Task 1:
Can you duplicate the rows below, from the line holding "L18 abs value" through the line holding "Reading left to right, list", inclusive, and give only those lines?

To encourage employee participation in retirement savings plans, the Pension Protection Act of 2006 (PPA), made it easier for plan sponsors to facilitate automatic enrollment arrangements in Code Sec. 401(k) plans, 403(b) tax sheltered annuity plans and some 457 governmental plans. The IRS has now made it even easier.

Automatic enrollment in 401(k) and similar retirement savings plans was one of the most highly publicized changes in the PPA. Recently, the IRS issued “reliance regulations” governing automatic enrollment in 401(k), 403(b) and some 457 plans. These regs also describe a special nondiscrimination safe harbor for qualified contribution arrangements (QACAs). Importantly, formal amendments to pre-existing Code Sec. 401(k) plans that add QACAs for 2008 and 2009 are not required to be made until the 2009 plan year, due to a special provision regarding PPA amendments that allows such amendments to be made in 2009.

The new regs are effective for plan years beginning on or after January 1, 2008, and may be relied upon pending the issuance of final rules that are expected sometime later in 2008.

Safe harbor for QACAs

For plan years beginning on or after January 1, 2008, the new IRS rules amend the current design safe harbor under Code Sections 401(k) and 401(m) to provide for an additional design-based safe harbor for qualified automatic contribution arrangements. They provide that plan arrangements that qualify as QACAs will be treated as having satisfied the actual deferral percentage and actual contribution percentage tests that would otherwise apply to employee elective deferrals and employer matching contributions. These plans will also generally be exempt from the top-heavy rules, which serve to prohibit owners and other key employees from disproportionately benefiting under a plan.

Employer matching contributions

Under the new IRS rules, employers with a QACA have the option to choose between providing either matching or nonelective contributions.

Safe harbor notice required

The new rules also set out clear notification rules that an employer must follow if it wants to benefit from automatic enrollment. Each eligible employee under a QACA must receive a safe harbor notice “within a reasonable period before each plan year” that explains the following:

  1. The employee’s right to elect not to have elective contributions made on their behalf or to elect to have contributions made in a different amount or percentage.
  2. How contributions made under a QACA will be invested absent any investment decision by the employee.

Permissible withdrawal rules
The new IRS rules also help out employers who realize that there are some employees who would rather not participate in a 401(k). They allow, but not require, an employer with an eligible automatic contribution arrangement (EACA) to adopt permissible withdrawal rules. The rule would permit a plan participant to withdraw certain default elective deferrals within 90 days of the first elective deferral made to the EACA without the distribution being subject to the normal 10-percent early withdrawal tax.

Task 2:
Can you set down the part of the retirement savings text between "The new rules" and "by the employee.", inclusive?

Data under study:

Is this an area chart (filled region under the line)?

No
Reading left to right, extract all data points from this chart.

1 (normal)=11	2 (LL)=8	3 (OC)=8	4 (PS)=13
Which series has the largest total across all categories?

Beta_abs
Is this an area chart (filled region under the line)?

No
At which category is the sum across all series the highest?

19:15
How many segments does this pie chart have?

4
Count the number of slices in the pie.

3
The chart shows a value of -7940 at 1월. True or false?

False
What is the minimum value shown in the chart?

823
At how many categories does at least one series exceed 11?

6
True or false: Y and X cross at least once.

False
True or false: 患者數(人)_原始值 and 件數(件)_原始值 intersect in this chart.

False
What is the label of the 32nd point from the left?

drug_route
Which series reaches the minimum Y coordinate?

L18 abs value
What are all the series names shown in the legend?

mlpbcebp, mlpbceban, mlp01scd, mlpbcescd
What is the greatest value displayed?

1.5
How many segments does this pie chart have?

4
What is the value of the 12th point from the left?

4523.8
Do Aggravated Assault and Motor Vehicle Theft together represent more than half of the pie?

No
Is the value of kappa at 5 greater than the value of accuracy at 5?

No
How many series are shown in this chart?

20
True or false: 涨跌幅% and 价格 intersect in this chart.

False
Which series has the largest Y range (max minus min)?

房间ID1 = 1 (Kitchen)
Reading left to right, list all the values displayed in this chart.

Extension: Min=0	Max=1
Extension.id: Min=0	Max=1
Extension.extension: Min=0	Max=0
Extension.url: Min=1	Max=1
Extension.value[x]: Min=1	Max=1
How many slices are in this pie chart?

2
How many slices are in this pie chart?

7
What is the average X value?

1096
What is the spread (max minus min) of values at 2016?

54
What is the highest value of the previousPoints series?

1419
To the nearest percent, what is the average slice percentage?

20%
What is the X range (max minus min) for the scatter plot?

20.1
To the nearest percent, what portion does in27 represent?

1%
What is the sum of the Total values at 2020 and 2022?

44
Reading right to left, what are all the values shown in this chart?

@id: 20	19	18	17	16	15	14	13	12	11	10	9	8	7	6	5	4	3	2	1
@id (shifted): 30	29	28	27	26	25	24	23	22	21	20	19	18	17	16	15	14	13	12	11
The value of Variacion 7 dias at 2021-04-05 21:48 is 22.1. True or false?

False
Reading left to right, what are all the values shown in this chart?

Task output 1:
L18 abs value
What are all the series names shown in the legend?

mlpbcebp, mlpbceban, mlp01scd, mlpbcescd
What is the greatest value displayed?

1.5
How many segments does this pie chart have?

4
What is the value of the 12th point from the left?

4523.8
Do Aggravated Assault and Motor Vehicle Theft together represent more than half of the pie?

No
Is the value of kappa at 5 greater than the value of accuracy at 5?

No
How many series are shown in this chart?

20
True or false: 涨跌幅% and 价格 intersect in this chart.

False
Which series has the largest Y range (max minus min)?

房间ID1 = 1 (Kitchen)
Reading left to right, list all the values displayed in this chart.

Task output 2:
The new rules also set out clear notification rules that an employer must follow if it wants to benefit from automatic enrollment. Each eligible employee under a QACA must receive a safe harbor notice “within a reasonable period before each plan year” that explains the following:

  1. The employee’s right to elect not to have elective contributions made on their behalf or to elect to have contributions made in a different amount or percentage.
  2. How contributions made under a QACA will be invested absent any investment decision by the employee.